Microscopic calculation of the 3He(alpha,gamma)7Be and 3H(alpha,gamma)7Li capture cross sections using realistic interactions

TL;DR

This paper presents a microscopic calculation of the radiative capture cross sections for 3He(alpha,gamma)7Be and 3H(alpha,gamma)7Li reactions using a realistic interaction within a fermionic molecular dynamics framework, achieving good agreement with experimental data for 3He and highlighting discrepancies for 3H.

Contribution

It introduces a fully microscopic fermionic molecular dynamics approach with realistic interactions to accurately compute capture cross sections for these reactions, extending the many-body wave functions at short distances.

Findings

Calculated S factor for 3He(alpha,gamma)7Be matches experimental data well.

Calculated S factor for 3H(alpha,gamma)7Li exceeds experimental data by about 15%.

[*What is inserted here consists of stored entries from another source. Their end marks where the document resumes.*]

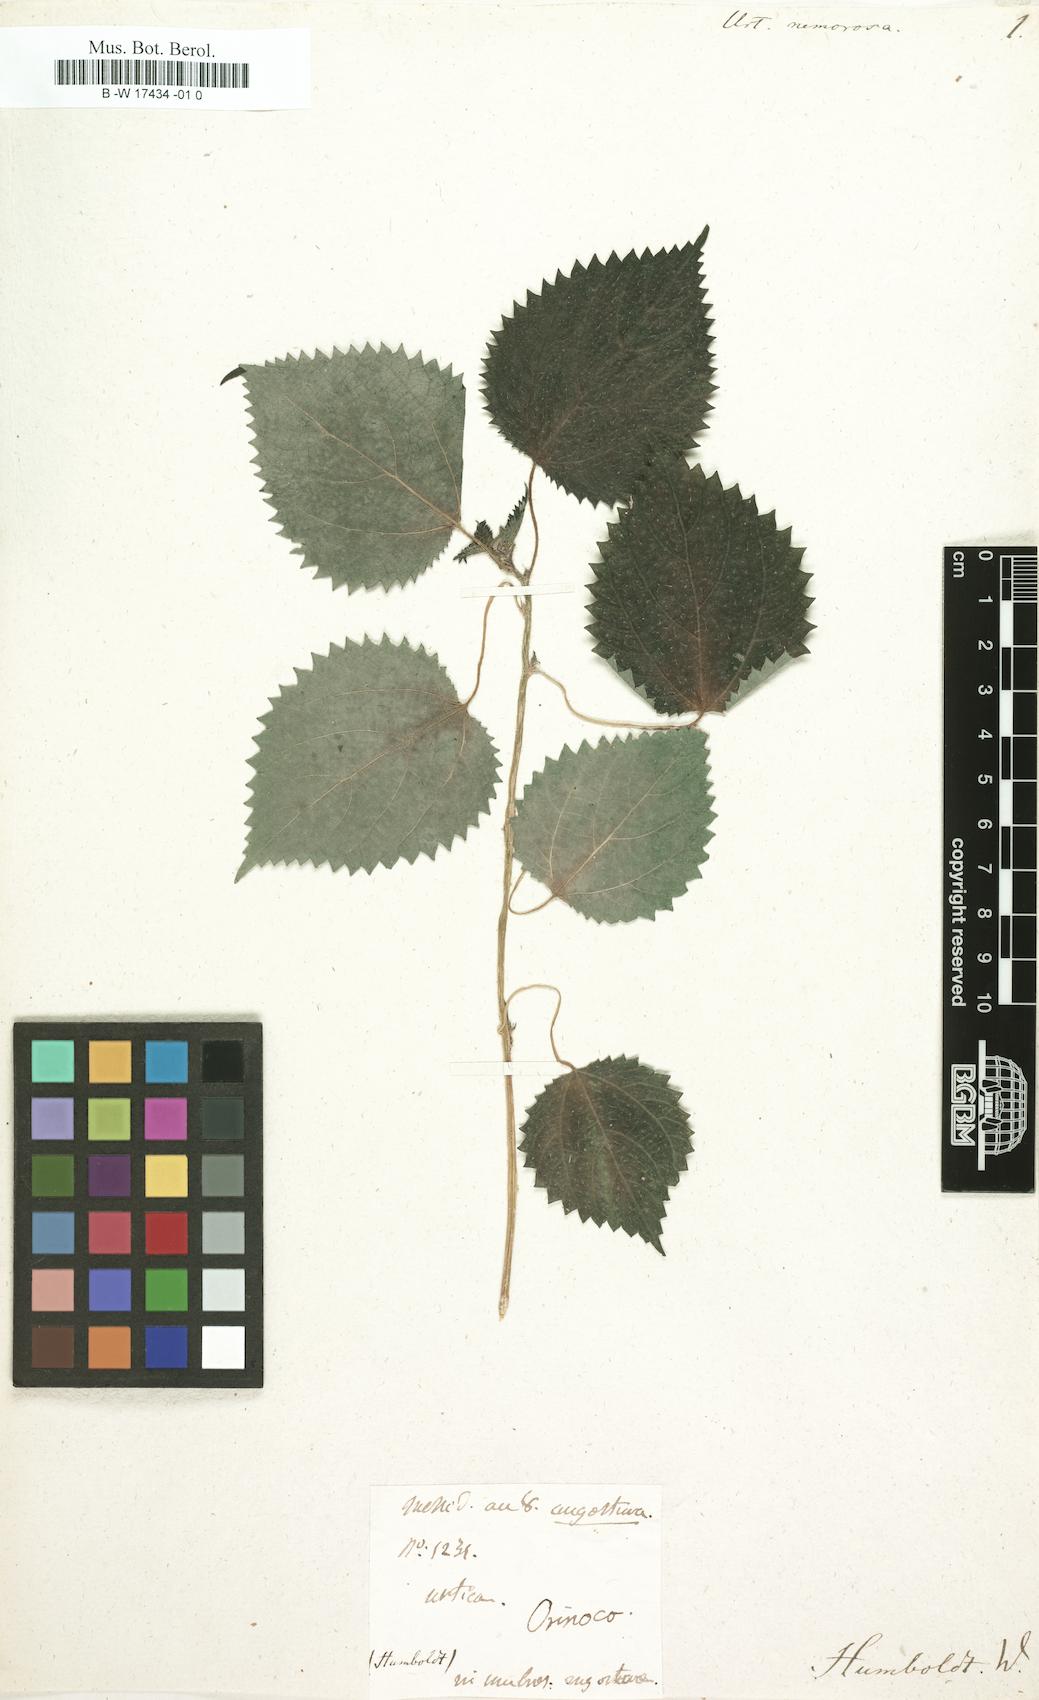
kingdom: Plantae
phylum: Tracheophyta
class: Magnoliopsida
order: Rosales
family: Urticaceae
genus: Laportea
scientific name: Laportea aestuans
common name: West indian woodnettle
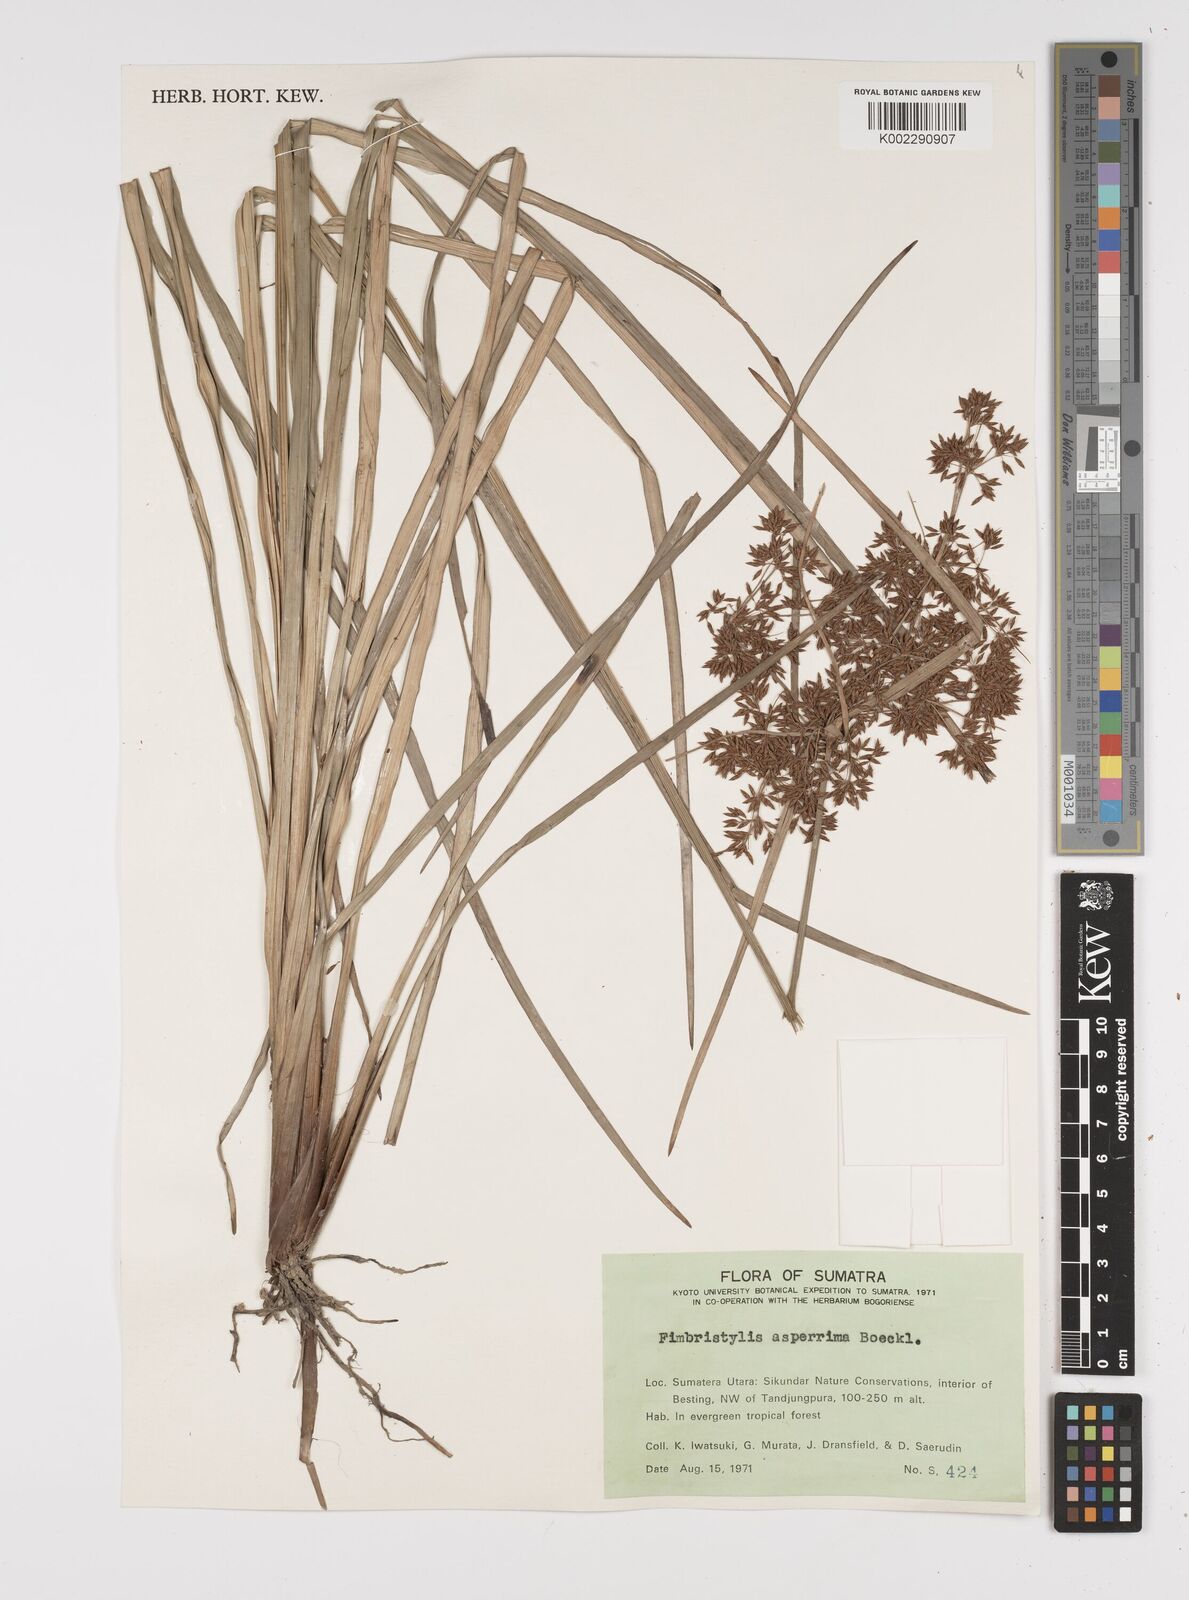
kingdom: Plantae
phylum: Tracheophyta
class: Liliopsida
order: Poales
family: Cyperaceae
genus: Fimbristylis
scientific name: Fimbristylis dura
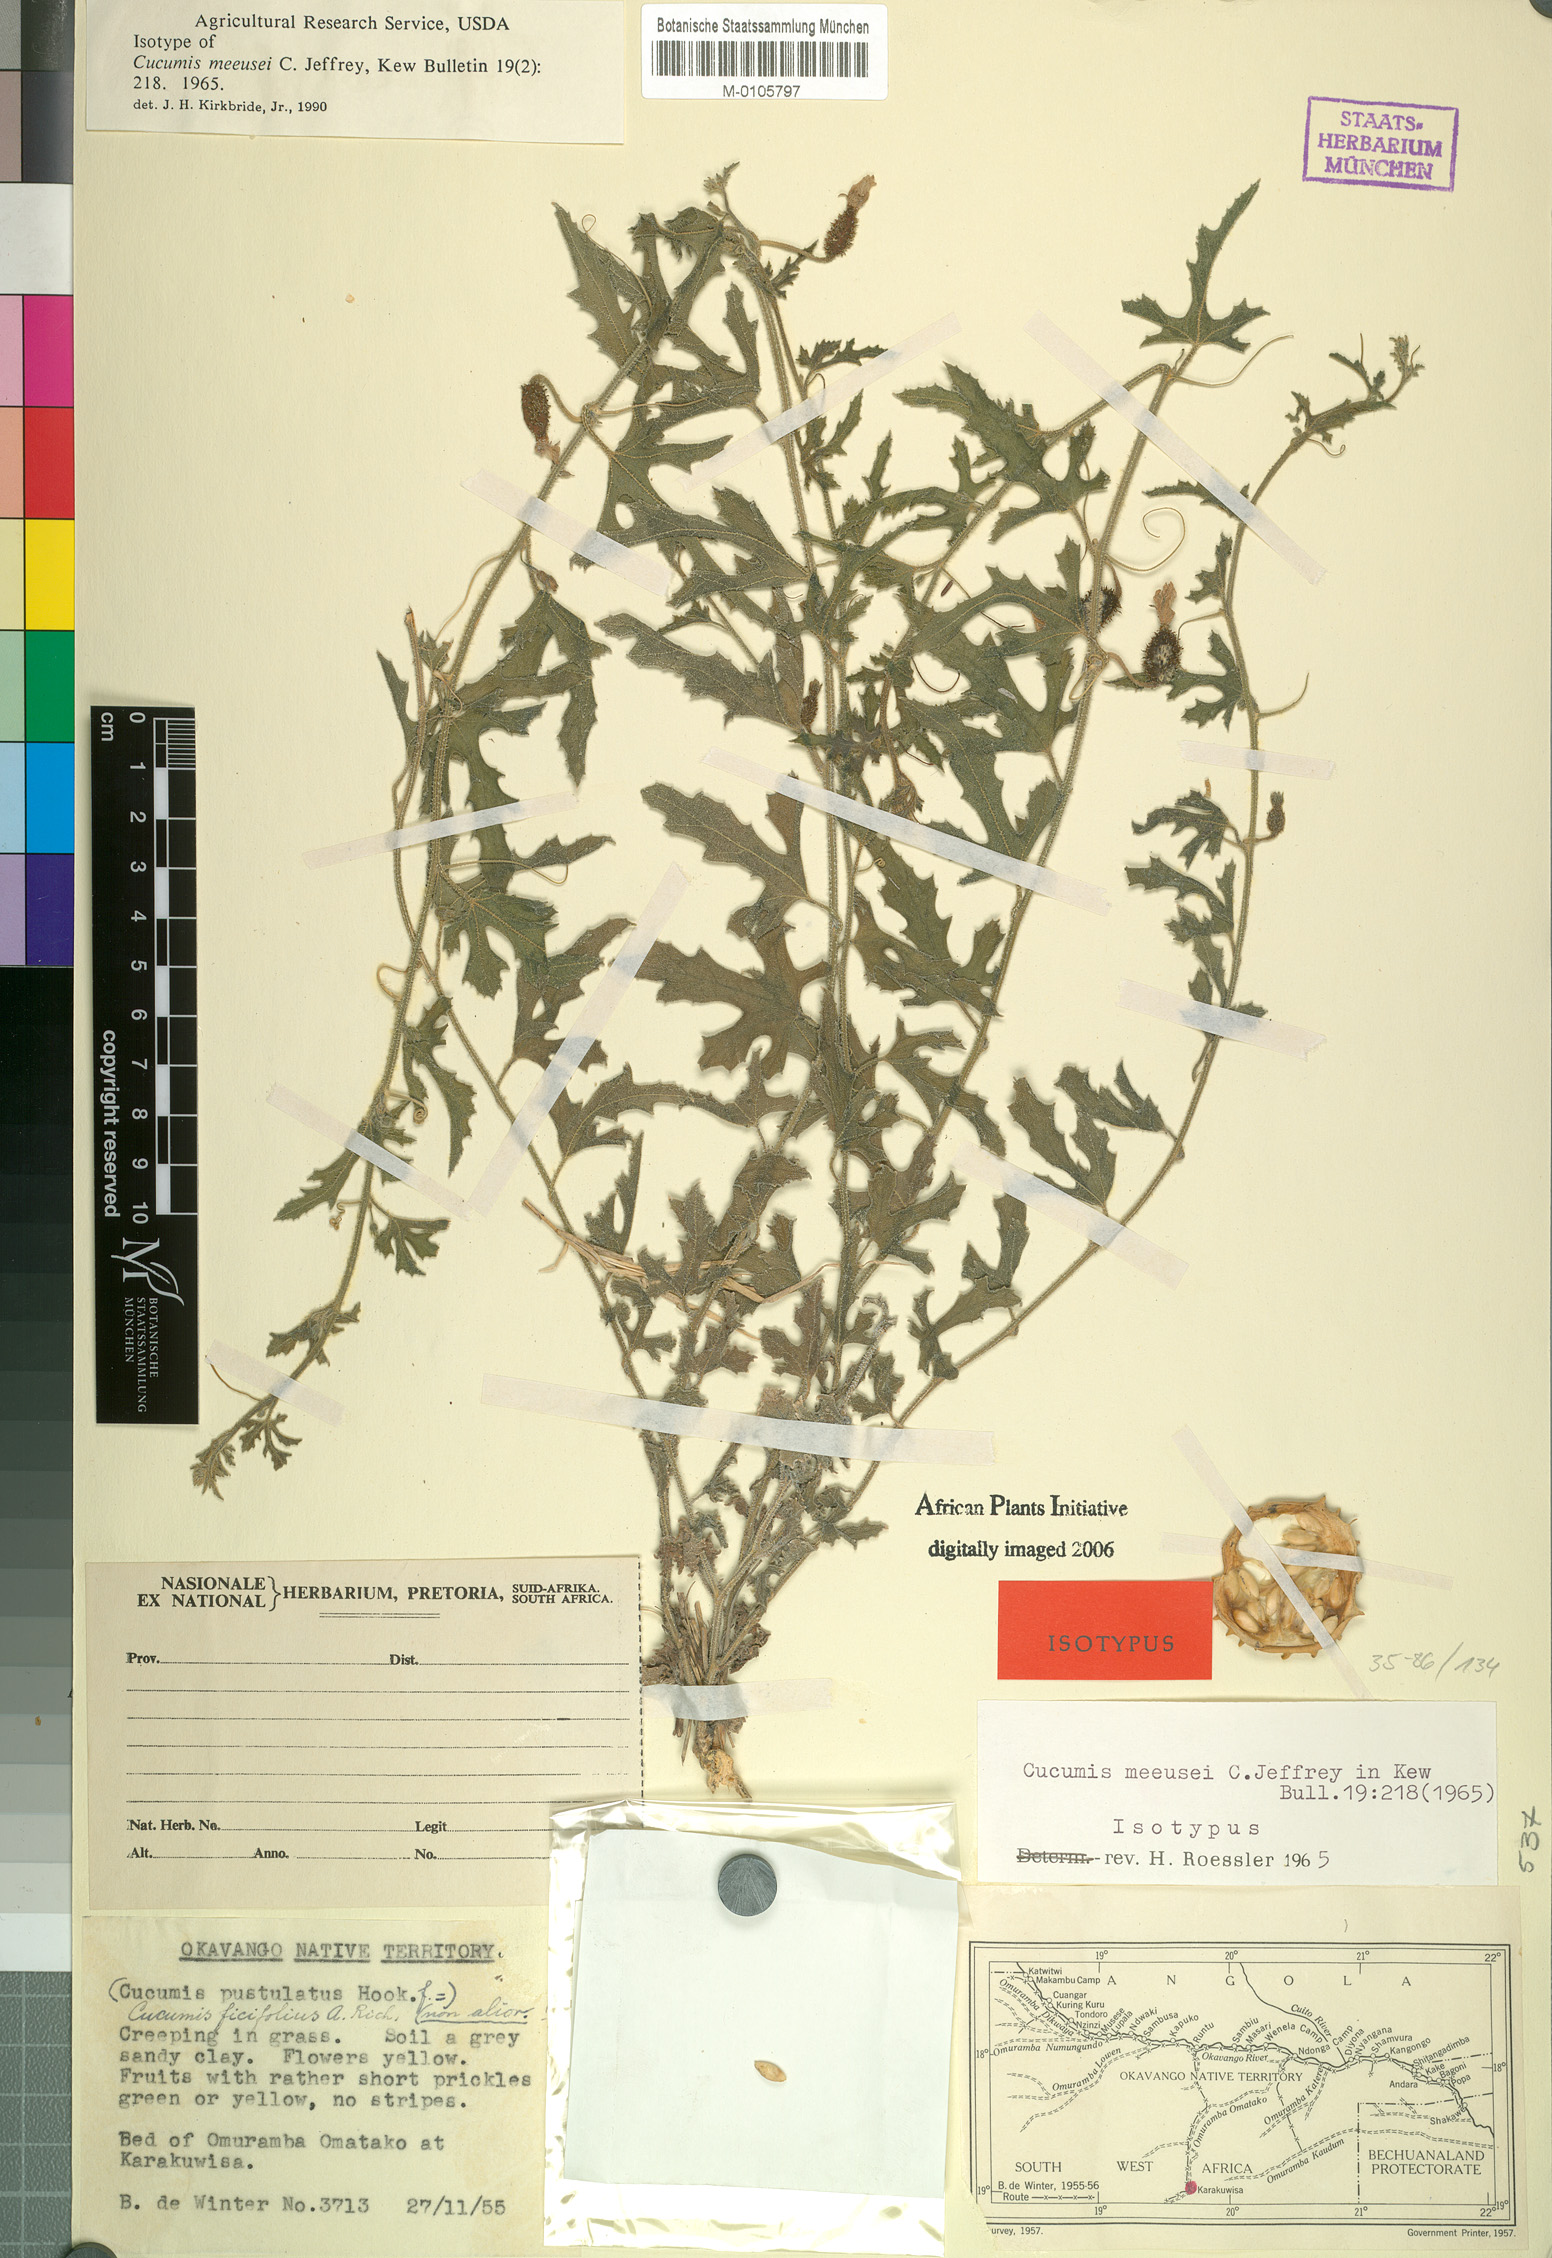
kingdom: Plantae
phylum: Tracheophyta
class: Magnoliopsida
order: Cucurbitales
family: Cucurbitaceae
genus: Cucumis
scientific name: Cucumis meeusei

Properties of bound states and phase shifts are well described.

Abstract

The radiative capture cross sections for the 3He(alpha,gamma)7Be and 3H(alpha,gamma)7Li reactions are calculated in the fully microscopic fermionic molecular dynamics approach using a realistic effective interaction that reproduces the nucleon-nucleon scattering data. At large distances bound and scattering states are described by antisymmetrized products of 4He and 3He/3H ground states. At short distances the many-body Hilbert space is extended with additional many-body wave functions needed to represent polarized clusters and shell-model-like configurations. Properties of the bound states are described well, as are the scattering phase shifts. The calculated S factor for the 3He(alpha,gamma)7Be reaction agrees very well with recent experimental data both in absolute normalization and energy dependence. In case of the 3H(alpha,gamma)7Li reaction the calculated S factor is larger than available experimental data by about 15%.